▶ [Problem requirements]
Go line by line through the data and copy those with the word "interest".

─── Exercise material

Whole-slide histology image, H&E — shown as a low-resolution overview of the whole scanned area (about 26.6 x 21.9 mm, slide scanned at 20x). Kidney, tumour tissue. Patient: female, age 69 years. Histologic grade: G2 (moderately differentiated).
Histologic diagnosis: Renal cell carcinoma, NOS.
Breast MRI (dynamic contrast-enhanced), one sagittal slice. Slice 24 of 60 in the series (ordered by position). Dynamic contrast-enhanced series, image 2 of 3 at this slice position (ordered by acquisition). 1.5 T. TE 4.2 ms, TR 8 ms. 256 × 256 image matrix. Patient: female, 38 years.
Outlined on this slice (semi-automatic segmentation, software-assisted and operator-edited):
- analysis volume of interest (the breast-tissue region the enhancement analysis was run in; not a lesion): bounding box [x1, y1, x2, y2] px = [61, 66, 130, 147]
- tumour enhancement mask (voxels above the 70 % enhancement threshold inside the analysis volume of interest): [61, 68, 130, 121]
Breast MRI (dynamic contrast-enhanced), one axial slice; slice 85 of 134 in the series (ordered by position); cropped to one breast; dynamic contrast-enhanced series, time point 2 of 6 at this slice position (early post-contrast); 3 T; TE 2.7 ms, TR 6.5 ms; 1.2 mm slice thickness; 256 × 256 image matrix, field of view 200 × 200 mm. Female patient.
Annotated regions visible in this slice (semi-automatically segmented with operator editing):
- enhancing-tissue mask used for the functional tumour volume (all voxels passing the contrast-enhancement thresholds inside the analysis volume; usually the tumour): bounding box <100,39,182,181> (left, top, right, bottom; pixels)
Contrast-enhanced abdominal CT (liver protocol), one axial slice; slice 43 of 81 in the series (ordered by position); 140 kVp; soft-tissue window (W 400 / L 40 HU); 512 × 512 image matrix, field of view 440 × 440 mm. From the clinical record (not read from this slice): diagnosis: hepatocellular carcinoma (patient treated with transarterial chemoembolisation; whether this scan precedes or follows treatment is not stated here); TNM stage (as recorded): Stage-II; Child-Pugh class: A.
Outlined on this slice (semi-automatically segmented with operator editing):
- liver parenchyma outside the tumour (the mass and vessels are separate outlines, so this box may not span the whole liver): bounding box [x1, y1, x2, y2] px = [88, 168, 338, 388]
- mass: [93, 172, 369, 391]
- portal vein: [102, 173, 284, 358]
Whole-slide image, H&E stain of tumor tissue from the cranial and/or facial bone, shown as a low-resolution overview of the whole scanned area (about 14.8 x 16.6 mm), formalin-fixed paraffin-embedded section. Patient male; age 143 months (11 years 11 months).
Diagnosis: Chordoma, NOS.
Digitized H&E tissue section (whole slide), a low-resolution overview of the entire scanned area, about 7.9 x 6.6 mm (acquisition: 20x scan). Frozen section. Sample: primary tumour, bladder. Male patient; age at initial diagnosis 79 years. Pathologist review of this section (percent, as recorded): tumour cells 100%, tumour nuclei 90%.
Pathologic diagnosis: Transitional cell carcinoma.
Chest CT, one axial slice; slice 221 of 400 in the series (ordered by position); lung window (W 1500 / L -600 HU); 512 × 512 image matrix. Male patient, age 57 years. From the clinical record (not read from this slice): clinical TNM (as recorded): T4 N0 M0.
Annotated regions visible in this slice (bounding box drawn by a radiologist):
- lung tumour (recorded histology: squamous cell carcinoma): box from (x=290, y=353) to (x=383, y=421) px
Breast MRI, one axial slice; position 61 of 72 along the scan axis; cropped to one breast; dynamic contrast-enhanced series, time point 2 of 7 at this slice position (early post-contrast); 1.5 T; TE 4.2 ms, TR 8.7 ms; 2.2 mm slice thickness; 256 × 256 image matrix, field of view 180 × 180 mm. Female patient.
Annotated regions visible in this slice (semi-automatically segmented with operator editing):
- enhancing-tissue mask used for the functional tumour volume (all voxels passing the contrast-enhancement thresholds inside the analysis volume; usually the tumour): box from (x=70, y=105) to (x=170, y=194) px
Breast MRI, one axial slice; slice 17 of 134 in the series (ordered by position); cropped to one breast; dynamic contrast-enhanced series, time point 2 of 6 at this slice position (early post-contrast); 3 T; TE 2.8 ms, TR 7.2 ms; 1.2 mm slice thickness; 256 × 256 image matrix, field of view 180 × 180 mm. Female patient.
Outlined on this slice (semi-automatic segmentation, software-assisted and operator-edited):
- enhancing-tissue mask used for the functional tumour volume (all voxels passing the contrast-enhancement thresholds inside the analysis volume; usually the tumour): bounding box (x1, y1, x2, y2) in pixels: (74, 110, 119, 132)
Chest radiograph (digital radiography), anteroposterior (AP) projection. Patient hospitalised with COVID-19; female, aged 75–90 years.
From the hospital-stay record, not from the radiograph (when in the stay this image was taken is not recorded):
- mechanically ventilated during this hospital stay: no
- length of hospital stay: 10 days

──────

▶ [Reply to the task]
- analysis volume of interest (the breast-tissue region the enhancement analysis was run in; not a lesion): bounding box [x1, y1, x2, y2] px = [61, 66, 130, 147]
- tumour enhancement mask (voxels above the 70 % enhancement threshold inside the analysis volume of interest): [61, 68, 130, 121]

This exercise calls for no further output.